Collected data ::
--- START ---

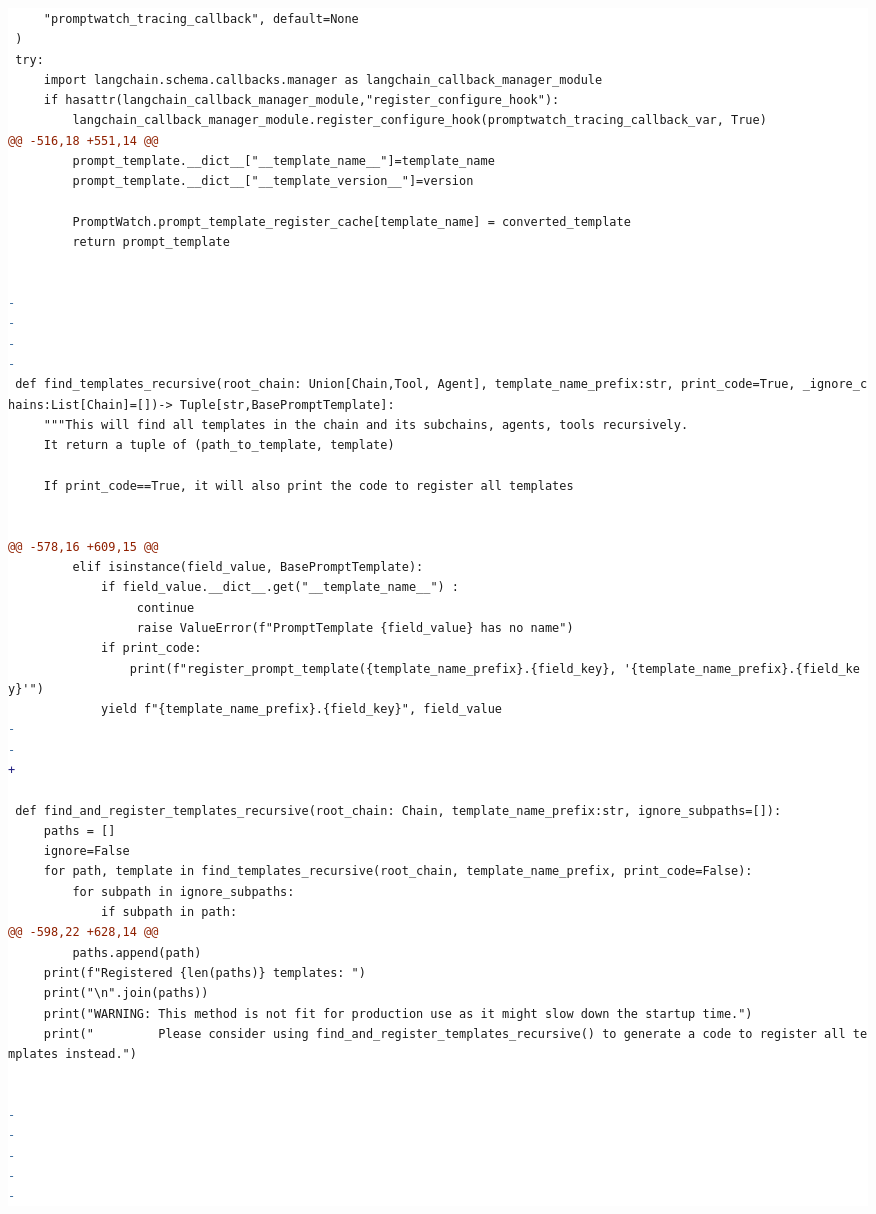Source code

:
 ```diff
     "promptwatch_tracing_callback", default=None
 )
 try:
     import langchain.schema.callbacks.manager as langchain_callback_manager_module
     if hasattr(langchain_callback_manager_module,"register_configure_hook"):
         langchain_callback_manager_module.register_configure_hook(promptwatch_tracing_callback_var, True)
@@ -516,18 +551,14 @@
         prompt_template.__dict__["__template_name__"]=template_name
         prompt_template.__dict__["__template_version__"]=version
 
         PromptWatch.prompt_template_register_cache[template_name] = converted_template
         return prompt_template
 
 
-
-
-
-
 def find_templates_recursive(root_chain: Union[Chain,Tool, Agent], template_name_prefix:str, print_code=True, _ignore_chains:List[Chain]=[])-> Tuple[str,BasePromptTemplate]:
     """This will find all templates in the chain and its subchains, agents, tools recursively. 
     It return a tuple of (path_to_template, template)
 
     If print_code==True, it will also print the code to register all templates
 
 
@@ -578,16 +609,15 @@
         elif isinstance(field_value, BasePromptTemplate):
             if field_value.__dict__.get("__template_name__") :
                  continue
                  raise ValueError(f"PromptTemplate {field_value} has no name")
             if print_code:
                 print(f"register_prompt_template({template_name_prefix}.{field_key}, '{template_name_prefix}.{field_key}'")
             yield f"{template_name_prefix}.{field_key}", field_value
-        
-            
+
 
 def find_and_register_templates_recursive(root_chain: Chain, template_name_prefix:str, ignore_subpaths=[]):
     paths = []
     ignore=False
     for path, template in find_templates_recursive(root_chain, template_name_prefix, print_code=False):
         for subpath in ignore_subpaths:
             if subpath in path:
@@ -598,22 +628,14 @@
         paths.append(path)
     print(f"Registered {len(paths)} templates: ")
     print("\n".join(paths))
     print("WARNING: This method is not fit for production use as it might slow down the startup time.")
     print("         Please consider using find_and_register_templates_recursive() to generate a code to register all templates instead.")
 
 
-
-
-
-
-
```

--- END ---

What is being asked :: Give back the records word for word, without their pictures.

Result ::
Source code

:
 ```diff
     "promptwatch_tracing_callback", default=None
 )
 try:
     import langchain.schema.callbacks.manager as langchain_callback_manager_module
     if hasattr(langchain_callback_manager_module,"register_configure_hook"):
         langchain_callback_manager_module.register_configure_hook(promptwatch_tracing_callback_var, True)
@@ -516,18 +551,14 @@
         prompt_template.__dict__["__template_name__"]=template_name
         prompt_template.__dict__["__template_version__"]=version
 
         PromptWatch.prompt_template_register_cache[template_name] = converted_template
         return prompt_template
 
 
-
-
-
-
 def find_templates_recursive(root_chain: Union[Chain,Tool, Agent], template_name_prefix:str, print_code=True, _ignore_chains:List[Chain]=[])-> Tuple[str,BasePromptTemplate]:
     """This will find all templates in the chain and its subchains, agents, tools recursively. 
     It return a tuple of (path_to_template, template)
 
     If print_code==True, it will also print the code to register all templates
 
 
@@ -578,16 +609,15 @@
         elif isinstance(field_value, BasePromptTemplate):
             if field_value.__dict__.get("__template_name__") :
                  continue
                  raise ValueError(f"PromptTemplate {field_value} has no name")
             if print_code:
                 print(f"register_prompt_template({template_name_prefix}.{field_key}, '{template_name_prefix}.{field_key}'")
             yield f"{template_name_prefix}.{field_key}", field_value
-        
-            
+
 
 def find_and_register_templates_recursive(root_chain: Chain, template_name_prefix:str, ignore_subpaths=[]):
     paths = []
     ignore=False
     for path, template in find_templates_recursive(root_chain, template_name_prefix, print_code=False):
         for subpath in ignore_subpaths:
             if subpath in path:
@@ -598,22 +628,14 @@
         paths.append(path)
     print(f"Registered {len(paths)} templates: ")
     print("\n".join(paths))
     print("WARNING: This method is not fit for production use as it might slow down the startup time.")
     print("         Please consider using find_and_register_templates_recursive() to generate a code to register all templates instead.")
 
 
-
-
-
-
-
```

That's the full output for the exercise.